**Quoted passage**
----

In this study, we focused on modeling ground motion at frequencies lower than 0.5 Hz. In future work, it is important to target broadband ground motion to explain the strong ground motion with high seismic intensity (7 as the maximum in JMA scale); this will require precise analysis of the site responses by the shallow subsurface structure.

Conclusions

The 2018 Iburi earthquake was a relatively deep crustal earthquake within the continental plate that caused strong ground motion over a wide area of Hokkaido. Crustal earthquakes at such depth are not accounted for in the current framework of ground-motion prediction in Japan. Therefore, understanding the rupture process and the ground motion caused by the earthquake is significant for improving future predictions. To approach this aim, in this study, we conducted a source inversion and forward ground-motion simulation.

The source rupture process of the 2018 Iburi earthquake was first estimated from strong-motion waveforms using a multiple-time-window kinematic waveform inversion. A large-slip area with a maximum slip of 4.8 m was found at a depth of 25–30 km in the up-dip direction from the hypocenter. The estimated source model indicated that the rupture slowly grew around the hypocenter with small slips during the first 6 s. Then, the rupture developed with a large moment release between 6 s and 12 s in the large-slip area. The large-slip area did not overlap with the high-seismicity area of aftershocks.

----

**Data excerpt**

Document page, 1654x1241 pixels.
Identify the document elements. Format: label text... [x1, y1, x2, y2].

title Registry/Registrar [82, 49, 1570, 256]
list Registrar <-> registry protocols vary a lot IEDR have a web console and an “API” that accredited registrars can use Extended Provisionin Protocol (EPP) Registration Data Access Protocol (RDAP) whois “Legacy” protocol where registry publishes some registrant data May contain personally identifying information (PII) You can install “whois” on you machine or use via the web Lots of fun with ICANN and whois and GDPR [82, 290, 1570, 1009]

----

Retype the passage on the 2018 Iburi earthquake from "Conclusions" up to and including "forward ground-motion simulation.".

**Correct answer**
Conclusions

The 2018 Iburi earthquake was a relatively deep crustal earthquake within the continental plate that caused strong ground motion over a wide area of Hokkaido. Crustal earthquakes at such depth are not accounted for in the current framework of ground-motion prediction in Japan. Therefore, understanding the rupture process and the ground motion caused by the earthquake is significant for improving future predictions. To approach this aim, in this study, we conducted a source inversion and forward ground-motion simulation.